For functions operating on various dimensional types, I chose to have them under a common namespace (Numerics) for 3 reasons:

- to easily find them, not having to determine if they are part of a specific type
- to express them symmetrically, as I don't like having a variable pretend to have a specific role, ie I find
`add(a, b)`

superior to`a.add(b)`

when the result is a newly allocated instance. - to centralize them: some method require 0 argument, or 1 argument, or multiple arguments of different types. This allows to not locate APIs based on their argument types or argument order.

About function that need to store output results, the *reference* (designated) function would write output to a preallocated result instance (possibly the same as an input, if in-place is supported - could be a precondition), and *secondary* functions that allocate output are implemented from the reference one.

For operators (like +, -, /, .+), I went with static funcs under each types (although I don't remember exactly why, as this could probably be moved to the NDimensionalArray level if possible).

## Bridges with other CPU/GPU APIs

I'm a great fan of layered APIs, that is, implementing features as modular / separate libraries that can be linked depending on needs (and available hardware or resources). For instance, reading and writing matrix contents from/to a Metal texture can be achieved when the `Numerics+Metal`

library is imported, but would otherwise not be provided as part of the general Numerics API.
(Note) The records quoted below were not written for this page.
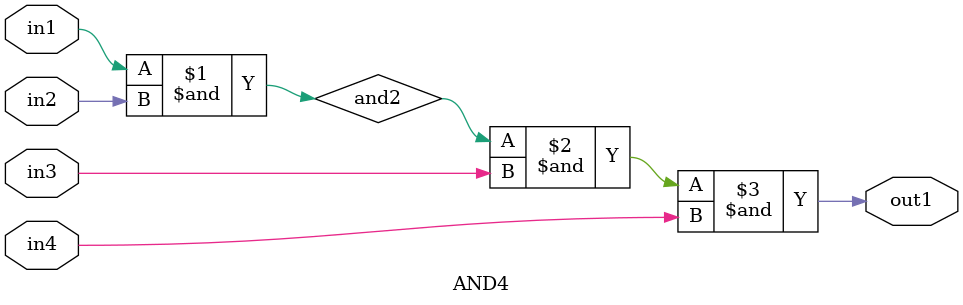
<source format=v>

module AND4(out1, in1, in2, in3, in4);

  parameter gate_delay = 1; // Define gate delay parameter

  input in1, in2, in3, in4;
  output out1;

  wire and1, and2;

  and #(gate_delay) and1 (and2, in1, in2);
  and #(gate_delay) and2 (out1, and2, in3, in4);

endmodule
</source>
It scales well with the numerous CPU or GPU APIs out there like Metal, GL, Vulkan, OpenCV, etc. for which bridges can be implemented. I started thinking about some general concepts and semantics that could serve as a basis for that, but it is probably too early to share.

## Unaddressed Topics

- Fixed-size types that can be allocated on the stack. Generics with integer parameters, like C++ templates allow (
`Vector<16>`

). I believe these should be addressed, but possibly separately from the arbitrarily sized types described here. - More fixed dimension tensors: I only implemented vector, matrix, and generic tensors (any dimensions). But common tensors with specific dimensions, like 5D BSHWC (Batch, Sequence, Height, Width, Channel) could easily be implemented with higher performance (than generic tensors) subscripting / indexing, again with much of the computation code already available in the NDimensionalArray extensions.
- Richer element types: RGBA, Complex, etc.
- "Row Bytes" that are not an integral multiple of element size (element is 16 bytes like
`Complex<Double>`

, but row is a multiple of 8 bytes). - Permutation: I very recently noticed in newer Metal APIs that dimension permutation was expressed at the container level, which allowed lazy evaluation (transpose is only lazily evaluated, when actual data is needed). This is an interesting route to investigate.